Fragmento:
***
Por Drogoteca
Holanda, paradigma de la tolerancia aplicada, inicia el ciclo final para tener un circuito cerrado de producción de cannabis, que sirva de abastecimiento a esos locales -ya elevados a centros turísticos- que son los Coffee-Shop. ¿Cuánto tiempo ha llevado y cómo ha sido esto?
Los más viejos del lugar, éramos críos cuando en Holanda se comenzó a tolerar la venta al por menor de cannabis. La cosa comenzó con unos cuantos locales (discotecas que diríamos por aquella época) que comenzaron a tener su propio dealer o camello, para suministrar al personal algo que fumar, de calidad. En lugar de arremeter contra esto, a lo largo del tiempo, Holanda y en concreto sus municipios se fueron enfrentando al asunto de una forma bastante similar a la que hoy en día “sostiene” a los CSC en España: mientras no dieran guerra y cumplieran ciertas normas, no tenía sentido ir a por ellos.
Las normas de juego que se plantearon -nunca a nivel nacional, como forma de saltarse los tratados sin tener que denunciarlos públicamente- era que sólo se toleraba la venta de derivados del cannabis y nunca de “drogas duras”, que no se vendía a menores de 18 años (cosa que siempre he visto cumplir y exigir en caso de duda una identificación válida: funciona alejando a los menores), no se podía vender más de 5 gramos por persona ni almacenar más de 500, y no se podían anunciar publicitariamente. Esas pocas normas de funcionamiento y el que no se montase jaleo en esos lugares (ya que los fumadores tienden más a la tranquilidad que al alboroto, sobre todo cuando no hay alcohol por medio) sirvieron para que la población holandesa esquivase -elegantemente- la política represiva derivada de la guerra contras las drogas.
Elegante, pero hipócritamente
La política holandesa, basada en el “Gedogen” o “política de tolerancia”, evitó tener que saturar a la policía con acciones estúpidas y los juzgados con casos más estúpidos aún: quitarle los porros a los fumetas no parece la mejor forma de enfrentar el asunto. Y ya que estos no daban guerra, la opción de los Coffee-Shop acabó emergiendo de forma natural, gracias al “gedogen”, y eso no desembocó en ninguna crisis social ni en ninguna epidemia de consumo de drogas, ni siquiera de cannabis.
***
Material de consulta:
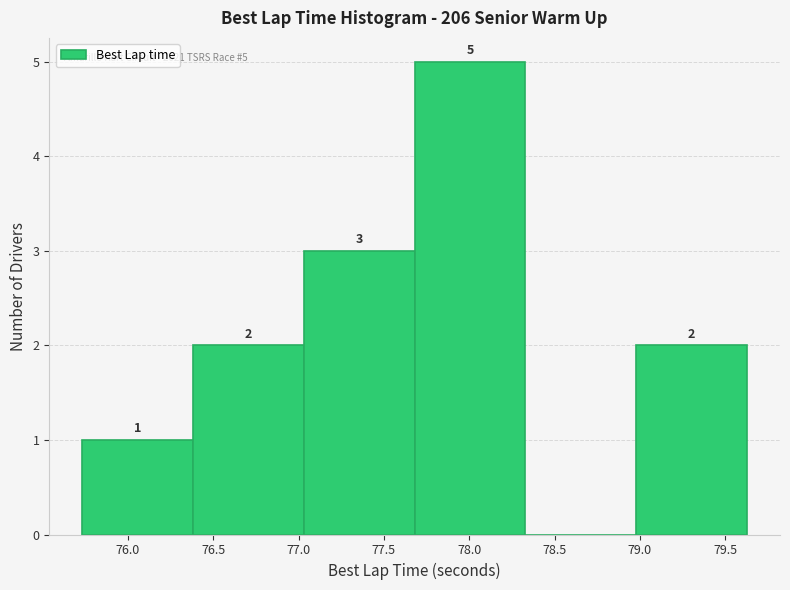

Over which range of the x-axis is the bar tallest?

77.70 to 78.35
***
Requisitos del ejercicio:
(1) ¿Coinciden con el fragmento sobre la tolerancia holandesa con el cannabis las afirmaciones siguientes? Contesta sí o no a cada una y cita literalmente las palabras del texto que lo deciden. (a) Las normas de tolerancia se establecieron a nivel nacional. (b) No se podían vender más de 5 gramos por persona. (c) La política de tolerancia provocó una epidemia de consumo de cannabis.
(2) ¿Puedes proseguir el fragmento sobre la tolerancia holandesa con el cannabis a partir de su última frase?

Respuestas del ejercicio:
(1)
(a) No: «nunca a nivel nacional».
(b) Sí: «no se podía vender más de 5 gramos por persona».
(c) No: «eso no desembocó en ninguna crisis social ni en ninguna epidemia de consumo de drogas, ni siquiera de cannabis».

(2)
A la policía, sus jefes políticos les dijeron que se dedicasen a perseguir otros delitos y subieron el listón de lo que era “lógicamente perseguible”, de manera que ganaron en atención a otros delitos. Los lugares donde se vendía, aceptaban tener ese “permiso especial” a cambio de que pudieran ser registrados a menudo, y también los domicilios de los dueños (cosa de la que se quejaban mucho antaño, ya que la normalización era ya total en por los años 90) así que todo quedaba más o menos controlado. Además, como las autorizaciones se daban a nivel municipal, cada ciudad tenía la potestad de regular el asunto como prefiriera, de una forma similar a esas “regulaciones de asociaciones” que se hacen a nivel local en algunas comunidades en España y que dictan normas de distancia con respecto a colegios y otras zonas, para que el control quedase en manos de los mismos ciudadanos que allí vivían.
Eso llevó en su día a que se funcione en Holanda con normas distintas: ahora mismo puedes comprar cannabis siendo un turista en Amsterdam, pero no puedes en otras muchas ciudades. Cómo es lógico, si en un país se puede consumir y comprar cannabis, pero en los que son fronterizos no está permitido, es de esperar que se establezca un flujo que satisfaga la demanda que pueda haber, si es que esa demanda no está satisfecha de forma interna o ya tiene otras vías de abastecimiento. Así que eso empezó a suponer un cierto problema con las autoridades de otros países limítrofes, que acabaron forzando cambios por los que no se podía vender a los extranjeros.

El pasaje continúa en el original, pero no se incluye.